Mahkemenin, Yargıtay’ın bozma kararına uyması ile bozma kararı lehine olan taraf yararına bir usuli kazanılmış hak doğabileceği gibi, bazı konuların bozma kararı kapsamı dışında kalması yolu ile de usuli kazanılmış hak gerçekleşebilir. (Prof. Dr. Baki KURU, Usuli Müktesep Hak (Usule İlişkin Kazanılmış Hak) Dr. A. Recai Seçkin’e Armağan, Ankara Üniversitesi Hukuk Fakültesi Yayınları No. 351 Ankara, 1974, sayfa 395 vd.)
Yargıtay tarafından bozulan bir hükmün bozma kararının kapsamı dışında kalmış olan kısımları kesinleşir. Bozma kararına uymuş olan mahkeme kesinleşen bu kısımlar hakkında yeniden inceleme yaparak karar veremez. Bir başka anlatımla, kesinleşmiş bu kısımlar, lehine olan taraf yararına usuli kazanılmış hak oluşturur. (04.02.1959 gün ve 13/5 sayılı YİBK).
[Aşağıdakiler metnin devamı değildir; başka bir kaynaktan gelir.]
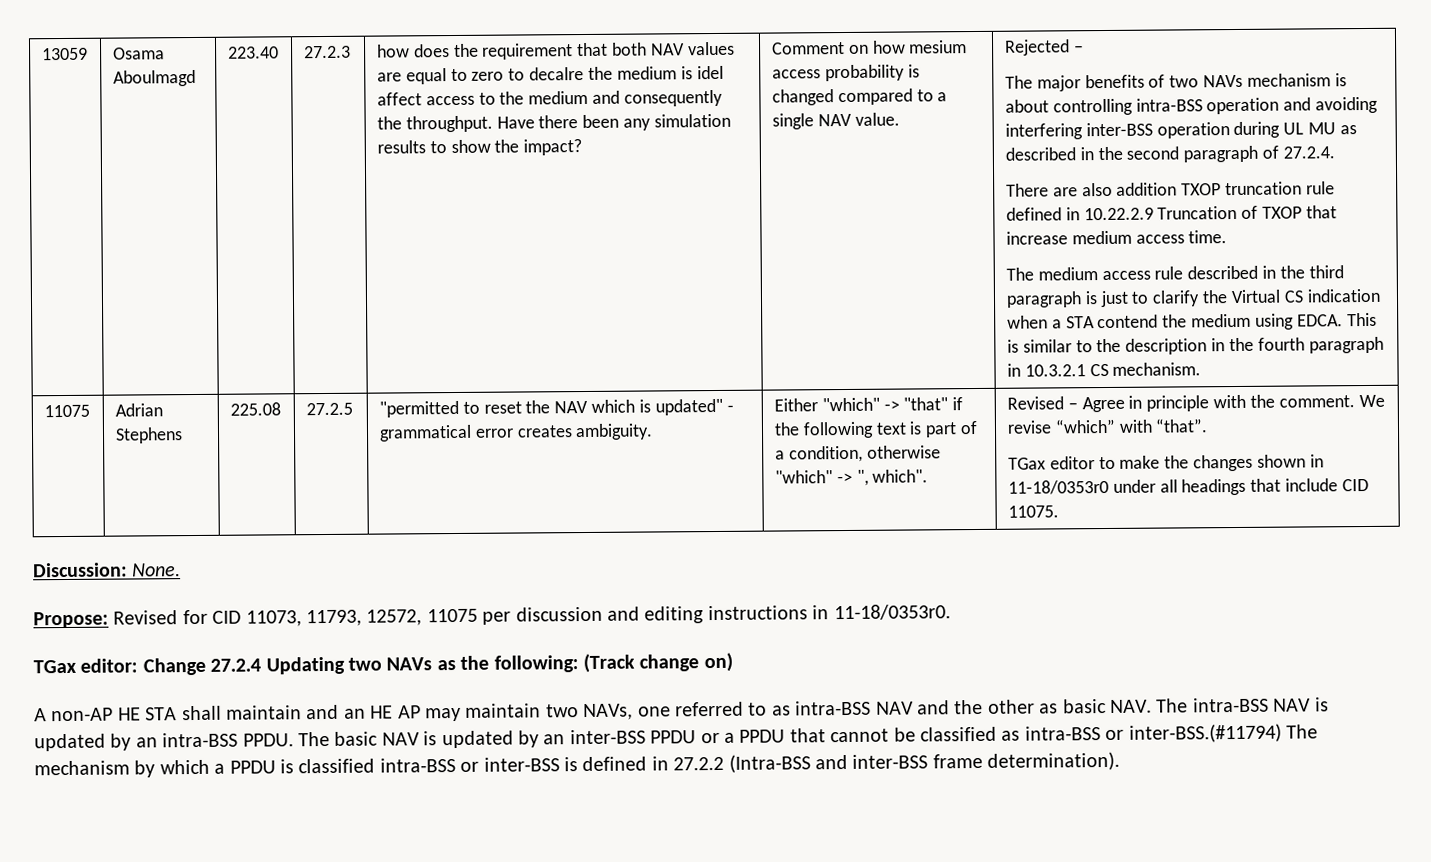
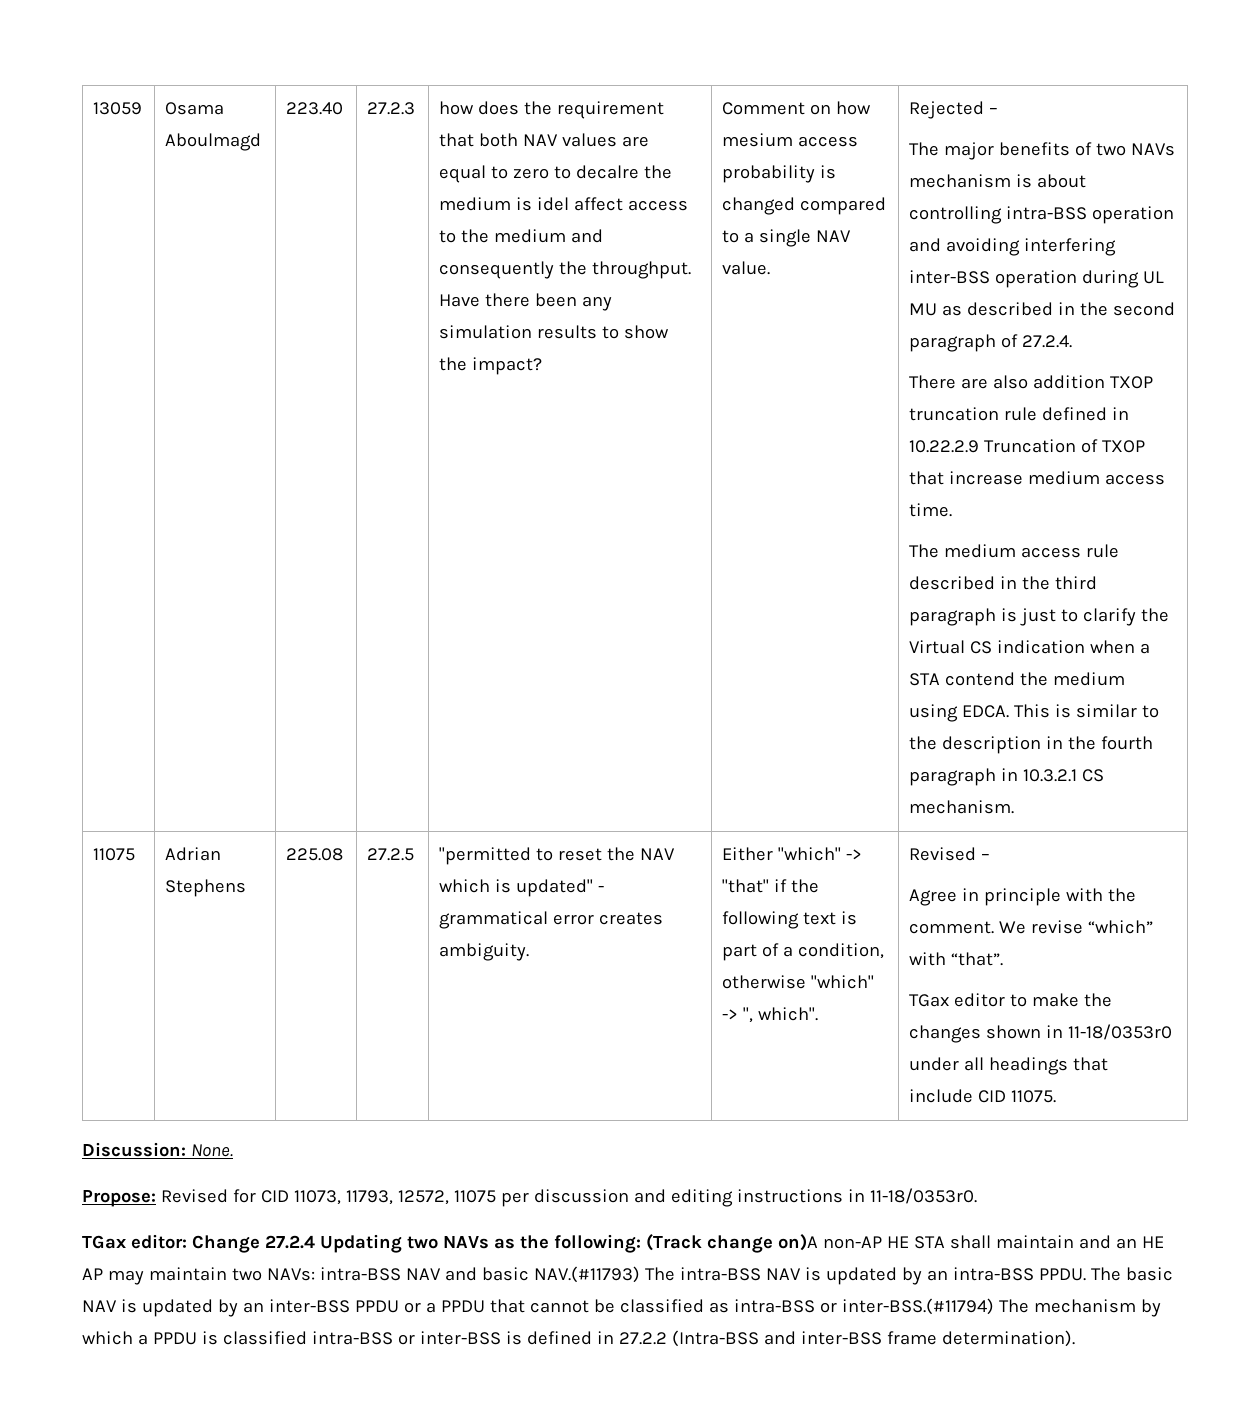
(1078, 406) none -> (991, 857) //
[703,652,733,673] [34,708,47,722] on) // A -> [777,1234,818,1251] on)A
[583,699,1152,721] NAVs, one referred to as intra-BSS NAV and the other as basic NAV. -> [266,1266,640,1283] NAVs: intra-BSS NAV and basic NAV.(#11793)

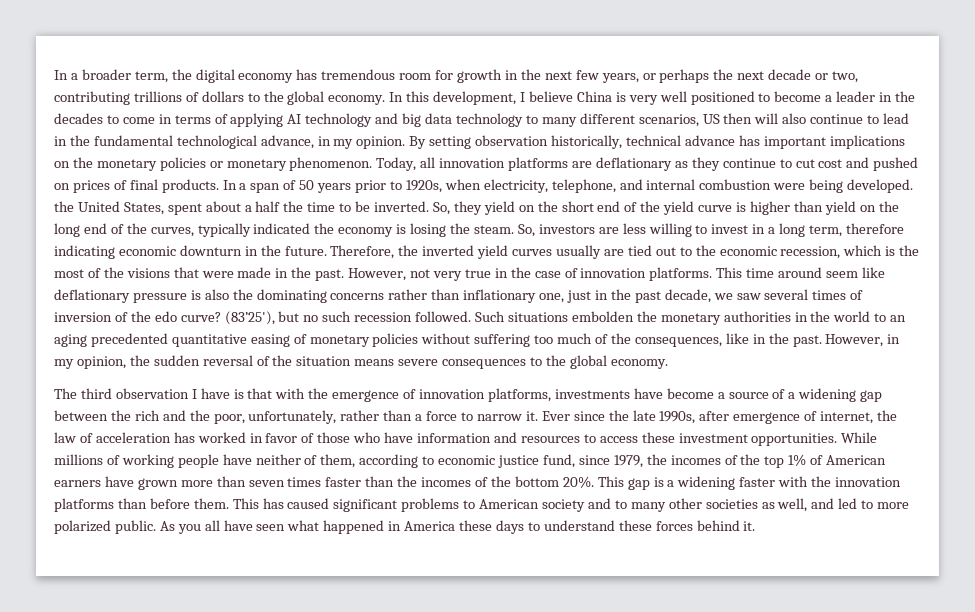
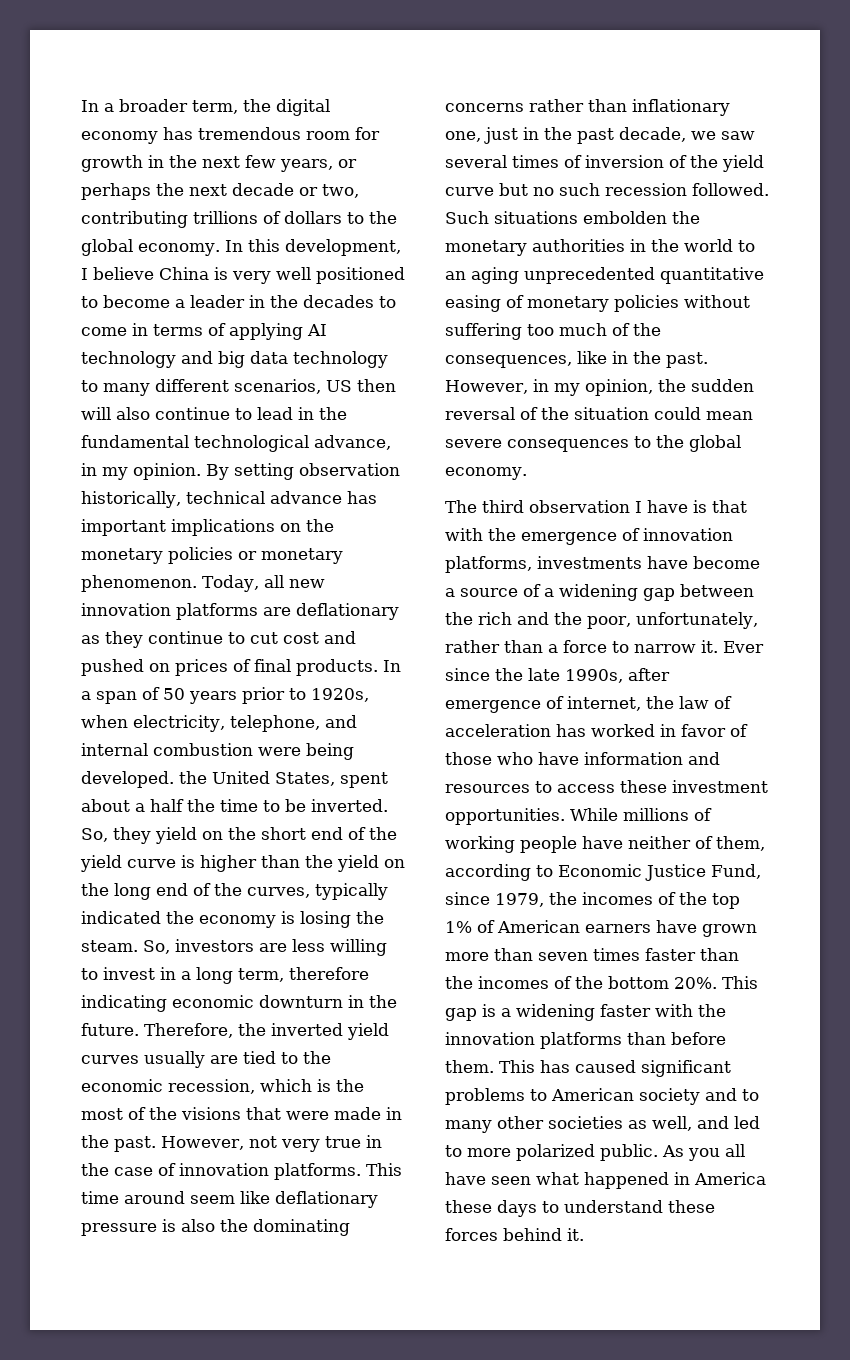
(436, 162) none -> [288,579,325,588] new
(823, 206) none -> [305,855,333,868] the
[655,247,676,256] out -> (276, 1057) none
[154,311,275,325] edo curve? (83’25'), -> [722,155,764,172] [445,187,494,196] yield curve
[90,333,168,347] precedented -> [524,267,655,284] unprecedented
[354,359,395,366] means -> [654,407,753,420] could mean
[438,454,575,468] economic justice fund, -> [558,864,761,881] Economic Justice Fund,

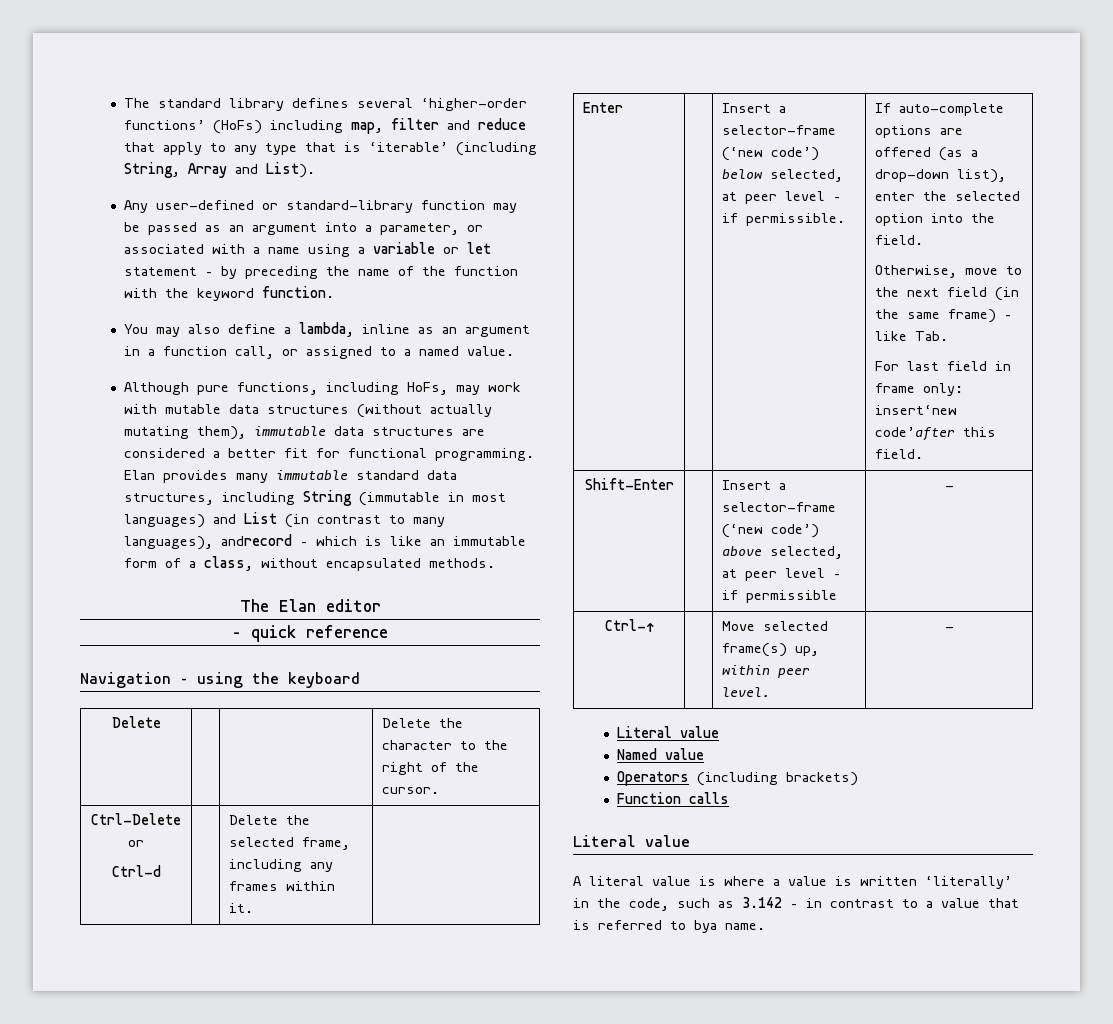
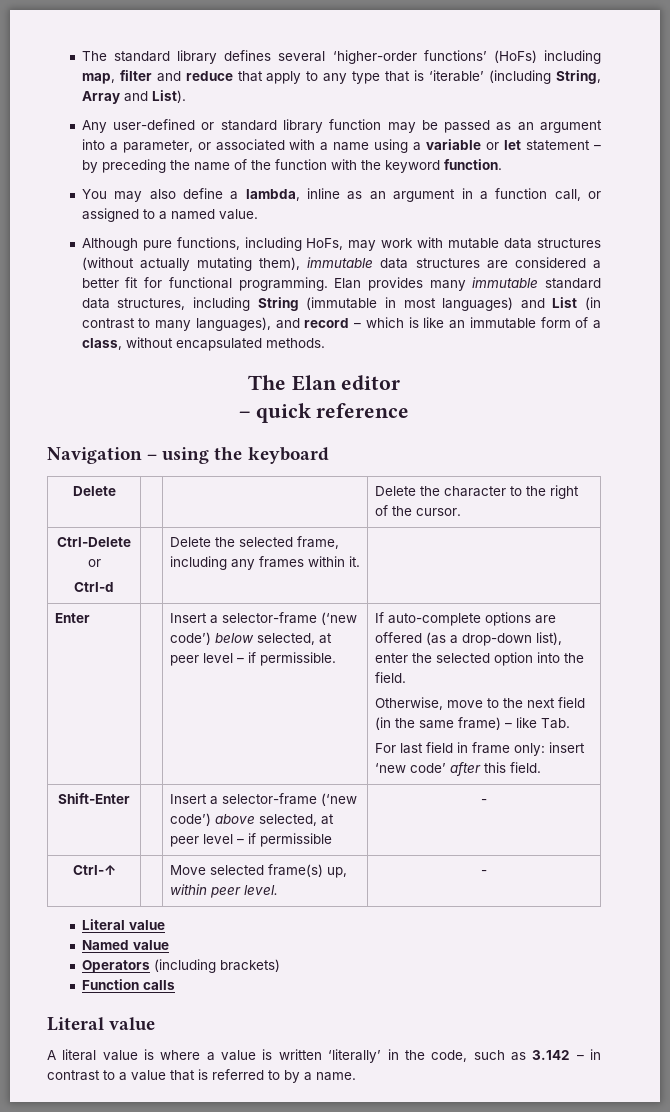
[285,200,413,213] standard-library -> [220,119,323,133] standard library
[220,534,292,546] andrecord -> [275,318,350,329] and record
[875,405,958,415] [875,427,956,441] insert‘new code’after -> [548,742,585,753] [374,762,481,776] insert ‘new code’ after
[694,920,717,933] bya -> [284,1070,312,1083] by a

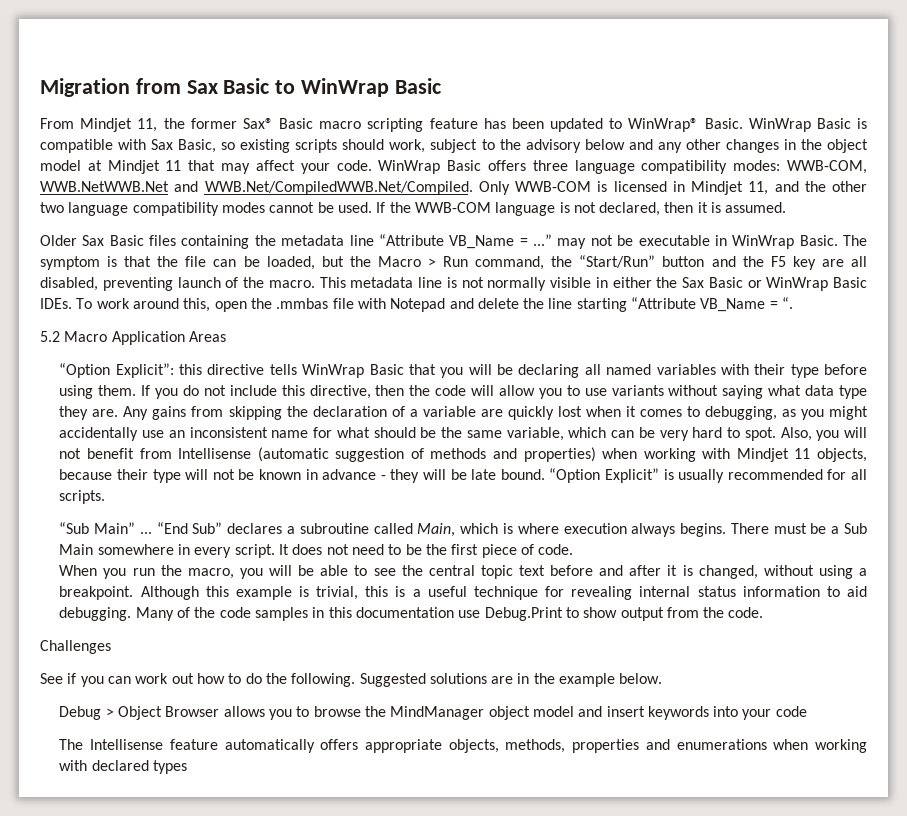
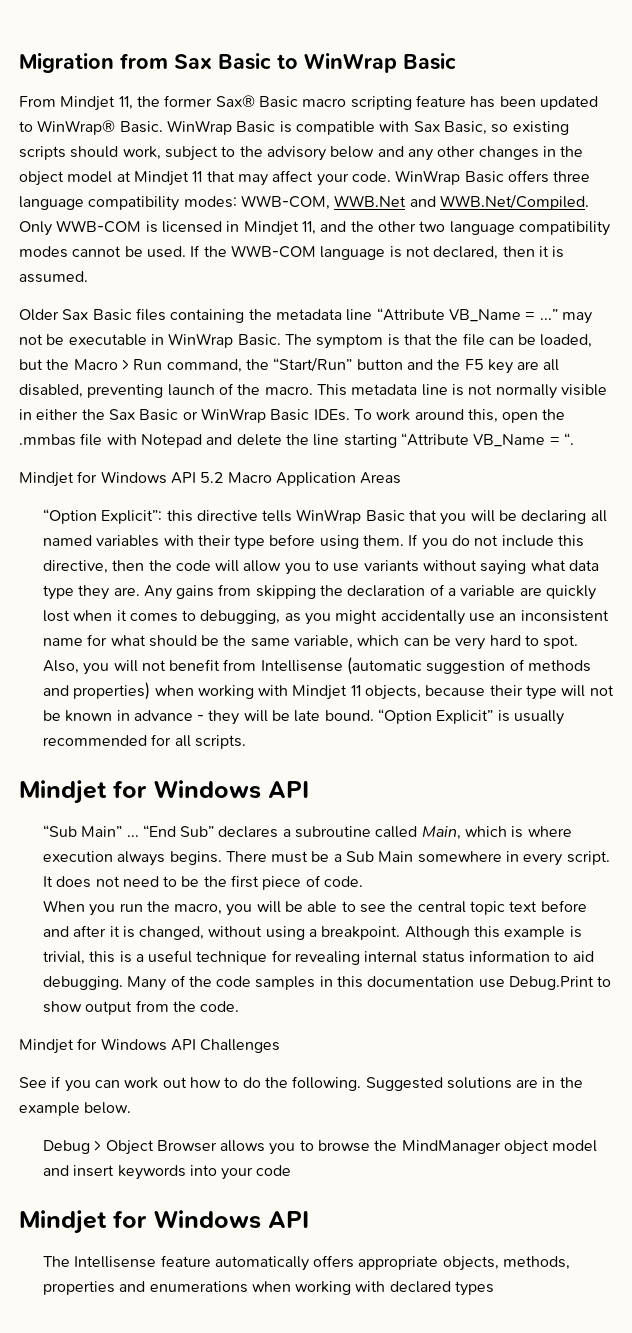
[40,181,473,195] WWB.NetWWB.Net and WWB.Net/CompiledWWB.Net/Compiled. -> [334,194,589,210] WWB.Net and WWB.Net/Compiled.
(794, 303) none -> [19,471,196,487] Mindjet for Windows API
(106, 497) none -> [19,780,309,804] // Mindjet for Windows API
(764, 612) none -> [19,1038,196,1054] Mindjet for Windows API
(807, 711) none -> [19,1210,309,1234] // Mindjet for Windows API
Mahkemece Dairemizce verilen bozma kararına uyulmuş ise de, bozma gereğinin tam olarak yerine getirildiğinden bahsedilmesi mümkün değildir. Mahkemece davalı şirketin. ... Ev Aletleri...A.Ş. ile ilgisinin tespit edilebilmesi bakımından, davalı Kurumdaki tüm işyerleri sorulmak suretiyle, kazanın meydana geldiği adreste davalı şirketin işyeri, büro veya eklentilerinin bulunup bulunmadığı, aynı adreste faaliyette bulunup bulunmadıkları hususu tespit edilmeli, aynı zamanda ticaret sicili ve gerekli olması halinde defter ve belgeleri üzerinde inceleme yapılması ile aralarında işyeri devrine dair yazılı bir sözleşmenin olup olmadığı hususu da sorulmak suretiyle öncelikle husumetin kime yöneltilmesi gerektiği hususu belirlendikten sonra sonucuna göre bir karar verilmesi gerekirken, yazılı şekilde eksik araştırma ve yanılgılı değerlendirme ile hüküm kurulması isabetsizdir.
Mahkemece, açıklanan maddi ve hukuki ilkeler gözetilerek, uyulan bozma kararı gereklerine göre bir karar verilmesi gerekirken, eksik araştırma ve inceleme ile yazılı şekilde karar verilmiş olması, usul ve yasaya aykırı olup, bozma nedenidir.
O hâlde, davacı Kurum vekilinin bu yönleri amaçlayan temyiz itirazları kabul edilerek hüküm bozulmalıdır.
SONUÇ: Temyiz edilen hükmün yukarıda açıklanan nedenlerle BOZULMASINA, 28.03.2017 gününde oybirliğiyle karar verildi.